Perhaps I shouldn’t have been surprised at the backlash following my announcement that Welsh –domiciled students would not have to find the additional money for higher fees charged in our higher education institutions in Wales – or those in England. I have worked in the BBC in London after all. Metropolitan provincialism defines the culture of most of the national newspapers and indeed, the television newsrooms. Senior figures in the BBC have told me that our announcement in Cardiff suddenly brought home to the BBC network newsroom what devolution actually meant.
And yet – the ferocity of response from some of the newspapers has been revealing. The use of the word ‘apartheid’ in both the Mail and Telegraph to define Welsh policies on the day after our announcement suggested either collusion or a collective narrowness of vision. Perhaps both.
I want to see English students continuing to come to Wales to study. However, I am responsible for the student support arrangements for students domiciled in Wales. The Scottish government is responsible for students domiciled in Scotland. Northern Ireland Ministers in their Assembly for students domiciled in Northern Ireland. And – wait for it – Vince Cable and David Willetts in the UK coalition government for students domiciled in England. They are welcome to follow our example in Wales. We are making a policy choice. So are they.
So the Daily Mail, which tells us it ‘has reservations about the plan to treble the cap on fees’, should direct its fire at the UK Coalition Government, rather than wittering on about Wales ‘exempting its nationals from Whitehall’s increases in tuition fees’. The UK Coalition government has chosen to levy in England the highest tuition fees in the world outside the United States. Facing a cost of between £70-110 million to support Welsh students attending English universities, the One Wales Labour-Plaid Cymru coalition government has found a route which protects our students and at the same time gives our own higher education institutions a fighting chance of holding their own against universities east of the border.
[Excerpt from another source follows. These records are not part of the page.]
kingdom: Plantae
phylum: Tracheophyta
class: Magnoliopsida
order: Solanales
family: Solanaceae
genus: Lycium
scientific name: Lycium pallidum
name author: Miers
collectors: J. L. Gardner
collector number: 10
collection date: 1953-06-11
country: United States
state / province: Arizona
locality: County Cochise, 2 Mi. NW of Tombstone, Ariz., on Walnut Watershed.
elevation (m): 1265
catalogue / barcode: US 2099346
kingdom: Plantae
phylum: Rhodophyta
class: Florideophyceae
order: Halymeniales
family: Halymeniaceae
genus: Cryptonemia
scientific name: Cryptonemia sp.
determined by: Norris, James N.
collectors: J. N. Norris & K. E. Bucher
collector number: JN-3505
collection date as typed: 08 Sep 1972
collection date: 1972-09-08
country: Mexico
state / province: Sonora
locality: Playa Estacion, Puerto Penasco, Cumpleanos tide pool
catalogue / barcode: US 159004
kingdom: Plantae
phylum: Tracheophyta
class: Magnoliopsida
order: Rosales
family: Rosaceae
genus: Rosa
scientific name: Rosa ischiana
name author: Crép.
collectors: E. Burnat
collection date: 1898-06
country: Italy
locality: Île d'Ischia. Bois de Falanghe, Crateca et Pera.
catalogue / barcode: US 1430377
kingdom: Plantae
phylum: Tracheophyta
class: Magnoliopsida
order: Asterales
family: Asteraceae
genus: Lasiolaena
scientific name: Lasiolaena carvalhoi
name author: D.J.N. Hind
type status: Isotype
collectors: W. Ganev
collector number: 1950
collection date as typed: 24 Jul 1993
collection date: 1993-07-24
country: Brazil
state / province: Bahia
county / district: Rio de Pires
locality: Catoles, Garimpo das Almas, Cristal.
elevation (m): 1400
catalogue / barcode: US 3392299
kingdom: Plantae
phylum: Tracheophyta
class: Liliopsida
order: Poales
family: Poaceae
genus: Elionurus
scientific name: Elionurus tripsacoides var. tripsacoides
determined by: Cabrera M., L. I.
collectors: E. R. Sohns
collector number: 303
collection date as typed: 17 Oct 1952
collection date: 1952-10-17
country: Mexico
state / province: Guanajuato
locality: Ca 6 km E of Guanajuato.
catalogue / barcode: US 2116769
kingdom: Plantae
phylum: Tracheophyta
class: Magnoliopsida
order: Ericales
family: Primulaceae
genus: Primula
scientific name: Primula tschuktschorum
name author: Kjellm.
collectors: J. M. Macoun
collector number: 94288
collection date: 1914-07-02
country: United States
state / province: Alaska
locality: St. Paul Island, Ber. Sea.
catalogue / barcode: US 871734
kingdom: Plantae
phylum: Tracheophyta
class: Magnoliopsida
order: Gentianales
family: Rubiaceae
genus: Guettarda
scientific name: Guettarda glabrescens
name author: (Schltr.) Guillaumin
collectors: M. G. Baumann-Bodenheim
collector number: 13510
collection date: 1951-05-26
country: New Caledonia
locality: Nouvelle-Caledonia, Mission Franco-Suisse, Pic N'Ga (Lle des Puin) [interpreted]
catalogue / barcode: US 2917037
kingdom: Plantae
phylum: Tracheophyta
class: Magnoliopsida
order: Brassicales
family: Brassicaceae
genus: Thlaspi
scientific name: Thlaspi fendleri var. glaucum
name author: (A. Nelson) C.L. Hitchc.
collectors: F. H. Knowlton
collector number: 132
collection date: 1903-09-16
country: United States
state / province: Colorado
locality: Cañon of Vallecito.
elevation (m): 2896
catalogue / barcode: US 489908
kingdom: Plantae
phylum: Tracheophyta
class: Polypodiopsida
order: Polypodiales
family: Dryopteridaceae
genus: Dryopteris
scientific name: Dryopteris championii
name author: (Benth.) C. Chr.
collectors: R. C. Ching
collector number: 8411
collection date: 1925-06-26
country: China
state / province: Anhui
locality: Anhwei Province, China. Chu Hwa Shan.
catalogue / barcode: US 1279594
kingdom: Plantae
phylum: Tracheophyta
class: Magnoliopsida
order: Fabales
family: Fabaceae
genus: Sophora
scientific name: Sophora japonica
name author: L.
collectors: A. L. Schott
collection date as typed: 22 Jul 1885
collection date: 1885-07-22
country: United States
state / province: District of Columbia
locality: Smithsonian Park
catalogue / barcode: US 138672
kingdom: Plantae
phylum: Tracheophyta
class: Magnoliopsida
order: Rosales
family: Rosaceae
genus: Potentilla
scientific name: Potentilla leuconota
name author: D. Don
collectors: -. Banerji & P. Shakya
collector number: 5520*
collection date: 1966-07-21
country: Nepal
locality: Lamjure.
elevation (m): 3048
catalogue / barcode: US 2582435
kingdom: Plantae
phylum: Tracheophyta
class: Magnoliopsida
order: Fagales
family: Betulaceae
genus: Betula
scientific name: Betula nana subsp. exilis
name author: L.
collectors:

Let there be no mistake – I would prefer not to have to raise fees in Welsh institutions. I would prefer to leave them at about the current level. But I am not prepared, and nor are my Cabinet colleagues, to see a one-way transfer from the Welsh Assembly Government budget into the English higher education system, which is what would happen if we did not raise fees in Wales but supported Welsh students who wanted to study in England to do so. Fees are rising in England, not as was originally intended, to provide additional income for higher education institutions in England, but instead to plug the 80% cut in the university teaching grant in England.
Of course, the suggestion that under EU laws, EU students could benefit, was guaranteed to raise the blood pressure of the Daily Mail. But then, in most EU countries, tuition fees are far, far lower than in the UK. So why they would be racing to study here is an interesting question. This is precisely why I doubt the long-term sustainability of the UK coalition government’s policy. It is the policies made in England which are out of kilter with those of most of Europe. In any case, Welsh and English students studying in EU countries will enjoy the same fee regimes as the inhabitants of those countries. Remember all the stories in the summer about students from the UK, unable to get places at UK institutions, studying in Maastricht or elsewhere with lower fees than at home?
Welsh graduates will, of course, pay a contribution and will be repaying the loans that they require to pay the fees that will be levied on them. But they will be at a more affordable rate, not at the full-cost or near full-cost level others will face.
By the way, though you wouldn’t think it, we also pay taxes in Wales. We do not live off English subsidies. Taxes collected in Wales exceed significantly the budget of the National Assembly, as the independent commission on the financing of Wales chaired by Gerry Holtham found.
This is a policy choice we are making. We are continuing to provide more generous support for university teaching than in England. We will not be saying that there are academic subjects not worthy of subsidy. We do not believe that the market will protect culture, history and language and we will intervene to protect these. We will plan the development of our higher education system in Wales. If that puts us in the European mainstream, while England swims in a different direction, so be it.